Auf seelsorgerischem Gebiet hatte das religiöse Leben einen erfreulichen Aufschwung genommen. Die Fronleichnamsprozession war inzwischen Tradition geworden. Der Prozessionswege wurden immer schöner ausgeschmückt. Die Mütter nähten Fähnchen und Wimpel, die von den jungen Leuten am Vorabend des Festes quer über die Straße gespannt wurden.
Ein riesiges Pferdefuhrwerk brachte frisch geschlagene Birkenstämmchen, die dann zumeist von den Vätern so in die Erde geschlagen wurden, daß sie zu beiden Seiten die Straßen umsäumten. Keine noch so schöne Allee konnte festlicher aussehen.
Der Schreinermeister Hegermann von der Köperstraße hatte einen riesigen Triumphbogen aus Holz zusammengefügt und mit Blumen und Fahnen geschmückt quer über die Straße gestellt. Fürwahr ein richtiger Triumphbogen.
Segensaltäre wurden aufgestell an der Köperstraße von Familie Belting, an der Kirchhellener Straße Ecke Bremener Straße von den Familien Lutz/Lehmann und auf der Reinersstraße von der Familie Grundmann. Diese Tradition wird bis heute fortgesetzt.
Nach getaner Arbeit fegten die Kinder die Straße blitzblank und die Mütter bauten Fenster und Türaltärchen auf. Dazu wurden alle verfügbaren Deckchen und Spitzchen und Heiligenfiguren und Kreuze und Kerzen schön manierlich aufgebaut. Die Blumenbeete im Garten wurden geplündert und das Hausaltärchen damit geschmückt, womit das Kunstwerk den letzten Glanz erhielt.
Nach getaner Arbeit wurde die Straße noch einmal in Augenschein genommen und erst dann, wenn alle mit dem Ergebnis zufrieden waren, wurde sich der Kinder angenommen. In der Küche auf dem Herd brodelte das Badewasser und der Reihe kamen sie ins Fass. Wurden mit Bürste und Kernseife abgeschrubbt und wie sie nach dem Bad, angetan mit ihren Nessel-Nachthemdchen, auf der Bank in der Küche saßen, da strahlten die Augen mit den blitzeblanken Bäckchen um die Wette.

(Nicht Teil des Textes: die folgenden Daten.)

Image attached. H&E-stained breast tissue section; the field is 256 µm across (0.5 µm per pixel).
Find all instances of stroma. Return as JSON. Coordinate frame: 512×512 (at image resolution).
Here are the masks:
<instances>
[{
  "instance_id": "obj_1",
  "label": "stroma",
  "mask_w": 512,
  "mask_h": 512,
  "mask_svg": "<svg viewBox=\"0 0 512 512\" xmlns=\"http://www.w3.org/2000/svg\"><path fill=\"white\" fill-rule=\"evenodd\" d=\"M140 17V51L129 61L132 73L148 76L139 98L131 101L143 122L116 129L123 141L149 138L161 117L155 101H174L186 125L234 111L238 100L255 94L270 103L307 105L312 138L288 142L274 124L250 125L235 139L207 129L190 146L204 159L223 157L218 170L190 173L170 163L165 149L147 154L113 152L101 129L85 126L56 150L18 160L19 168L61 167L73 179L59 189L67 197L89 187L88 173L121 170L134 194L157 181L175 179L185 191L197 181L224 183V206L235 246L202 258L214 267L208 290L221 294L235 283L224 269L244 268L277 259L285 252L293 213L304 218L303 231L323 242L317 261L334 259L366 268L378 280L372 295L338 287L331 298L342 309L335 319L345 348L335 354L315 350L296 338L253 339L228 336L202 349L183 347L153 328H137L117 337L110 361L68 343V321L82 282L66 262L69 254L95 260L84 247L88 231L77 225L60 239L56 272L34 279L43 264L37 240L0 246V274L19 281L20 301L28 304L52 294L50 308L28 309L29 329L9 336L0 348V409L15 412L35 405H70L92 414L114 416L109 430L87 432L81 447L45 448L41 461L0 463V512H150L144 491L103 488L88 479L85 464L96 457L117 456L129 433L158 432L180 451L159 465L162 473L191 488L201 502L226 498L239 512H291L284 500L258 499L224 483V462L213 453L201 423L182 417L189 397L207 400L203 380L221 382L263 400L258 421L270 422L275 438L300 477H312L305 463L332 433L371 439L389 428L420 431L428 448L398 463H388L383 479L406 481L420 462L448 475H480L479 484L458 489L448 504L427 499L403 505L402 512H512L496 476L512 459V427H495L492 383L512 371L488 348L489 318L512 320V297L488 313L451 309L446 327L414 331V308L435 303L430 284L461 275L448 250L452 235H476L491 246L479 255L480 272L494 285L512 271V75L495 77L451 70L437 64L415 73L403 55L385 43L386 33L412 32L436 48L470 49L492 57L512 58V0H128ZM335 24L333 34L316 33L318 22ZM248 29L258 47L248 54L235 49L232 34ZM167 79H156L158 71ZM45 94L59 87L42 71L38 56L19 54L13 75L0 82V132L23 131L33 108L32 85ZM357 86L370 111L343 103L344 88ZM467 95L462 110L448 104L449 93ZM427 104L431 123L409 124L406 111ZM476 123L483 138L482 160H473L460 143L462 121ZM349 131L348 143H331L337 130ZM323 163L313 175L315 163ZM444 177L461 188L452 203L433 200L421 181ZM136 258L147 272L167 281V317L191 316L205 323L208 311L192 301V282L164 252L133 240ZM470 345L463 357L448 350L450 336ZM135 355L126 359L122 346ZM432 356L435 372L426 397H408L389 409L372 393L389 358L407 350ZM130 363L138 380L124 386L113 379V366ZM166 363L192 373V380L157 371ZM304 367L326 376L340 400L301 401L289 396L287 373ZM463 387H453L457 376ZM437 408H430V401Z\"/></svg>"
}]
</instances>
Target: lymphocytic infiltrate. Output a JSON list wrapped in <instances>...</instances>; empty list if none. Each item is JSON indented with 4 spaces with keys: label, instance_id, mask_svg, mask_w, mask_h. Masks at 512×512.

Die Jungen hatten mit dem Bad die Prozedur der Körperpflege hinter sich gebracht, doch den kleinen Mädchen wurden zur bevorstehenden Feier noch das Haar mit Zuckerwasser gefestigt und auf Röllchen aus Zeitungspapier aufgedreht. Am nächsten Morgen waren sie nach dem Kämmen die reinsten Engelein. Wenn sie dann noch ein hübsches, gestärktes Kleidchen anzogen, waren sie die Schönsten im Land und ihr Stolz kannte keine Grenzen.

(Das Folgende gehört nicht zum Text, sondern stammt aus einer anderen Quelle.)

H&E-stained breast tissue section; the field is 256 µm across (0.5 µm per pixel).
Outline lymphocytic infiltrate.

Bevor die Prozession kam, sprengten die Anwohner noch die schon wieder staubige Straße und streuten darauf einen bunten Blumenteppich und niemand hätte es gewagt, diesen Teppich zu betreten, denn das war der Prozession vorbehalten.
In der Kirche und draußen vor der Tür versammelten sich die Gläubigen, die an der Prozession teilnehmen wollten. Die Kinder wurden von den Lehrpersonen betreut und bekamen bunte Blumenkörbchen oder Fähnchen oder aber eine Kissen aus glänzender Seide, auf dem ein kunstvoll gefertigtes goldenes Lämmchen ruhte.

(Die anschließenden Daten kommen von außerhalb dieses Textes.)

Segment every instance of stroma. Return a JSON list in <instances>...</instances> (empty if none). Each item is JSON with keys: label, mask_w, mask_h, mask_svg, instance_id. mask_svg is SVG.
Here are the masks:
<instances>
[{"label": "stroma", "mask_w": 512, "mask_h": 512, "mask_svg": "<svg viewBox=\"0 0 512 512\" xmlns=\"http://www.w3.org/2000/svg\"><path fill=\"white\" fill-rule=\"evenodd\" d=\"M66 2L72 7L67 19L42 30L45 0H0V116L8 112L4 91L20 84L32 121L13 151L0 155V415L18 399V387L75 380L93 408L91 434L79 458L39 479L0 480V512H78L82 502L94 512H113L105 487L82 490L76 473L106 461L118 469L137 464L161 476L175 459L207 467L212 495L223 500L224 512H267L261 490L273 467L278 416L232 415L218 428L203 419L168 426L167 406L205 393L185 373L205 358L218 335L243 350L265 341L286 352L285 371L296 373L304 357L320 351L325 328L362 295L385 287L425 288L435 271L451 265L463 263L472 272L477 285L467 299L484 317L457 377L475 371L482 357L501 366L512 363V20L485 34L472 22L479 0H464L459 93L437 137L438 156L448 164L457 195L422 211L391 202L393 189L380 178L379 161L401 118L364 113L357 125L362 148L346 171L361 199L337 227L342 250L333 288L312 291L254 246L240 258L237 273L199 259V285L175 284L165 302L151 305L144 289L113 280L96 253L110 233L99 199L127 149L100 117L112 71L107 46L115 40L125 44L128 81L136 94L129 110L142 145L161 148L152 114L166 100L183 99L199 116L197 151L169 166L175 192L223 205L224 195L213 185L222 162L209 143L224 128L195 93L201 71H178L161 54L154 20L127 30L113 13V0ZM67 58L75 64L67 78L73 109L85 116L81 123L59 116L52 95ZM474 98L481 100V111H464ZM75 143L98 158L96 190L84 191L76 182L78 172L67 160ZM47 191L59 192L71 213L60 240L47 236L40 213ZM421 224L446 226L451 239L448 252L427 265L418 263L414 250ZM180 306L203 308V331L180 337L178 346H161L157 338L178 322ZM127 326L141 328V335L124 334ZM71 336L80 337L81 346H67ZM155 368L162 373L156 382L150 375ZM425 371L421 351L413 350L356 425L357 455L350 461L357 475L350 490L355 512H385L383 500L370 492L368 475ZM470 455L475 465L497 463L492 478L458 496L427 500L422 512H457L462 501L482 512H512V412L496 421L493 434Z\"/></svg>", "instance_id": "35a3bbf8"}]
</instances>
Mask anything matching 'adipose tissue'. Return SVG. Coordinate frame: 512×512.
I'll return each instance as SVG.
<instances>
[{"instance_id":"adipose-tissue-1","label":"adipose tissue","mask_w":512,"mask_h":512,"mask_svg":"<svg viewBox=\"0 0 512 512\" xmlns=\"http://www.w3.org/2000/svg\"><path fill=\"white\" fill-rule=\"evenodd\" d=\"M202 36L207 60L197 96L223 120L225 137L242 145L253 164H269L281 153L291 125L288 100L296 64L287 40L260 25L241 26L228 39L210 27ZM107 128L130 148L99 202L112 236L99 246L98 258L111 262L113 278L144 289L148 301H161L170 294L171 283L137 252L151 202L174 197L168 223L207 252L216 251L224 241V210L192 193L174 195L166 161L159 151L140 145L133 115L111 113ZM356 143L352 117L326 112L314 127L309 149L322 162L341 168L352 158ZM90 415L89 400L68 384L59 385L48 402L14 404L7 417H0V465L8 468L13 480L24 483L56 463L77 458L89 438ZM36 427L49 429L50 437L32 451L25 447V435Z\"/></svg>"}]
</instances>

Die kleine Anna wünschte sich doch so sehnlich, ein solches Kissen tragen zu dürfen. Wie wollte sie es andächtig halten und es immer anschauen. Doch die Lehrerin fand sie mit ihrem Kleidchen nicht schön genug, eine solche Kostbarkeit tragen zu dürfen und so mußte sie sich mit einem Fähnchen begnügen. Während der ganzen Prozession hielt die kleine Anna das Köpfchen gesenkt und hin und wieder suchte sich ein bitteres Tränchen seinen Weg.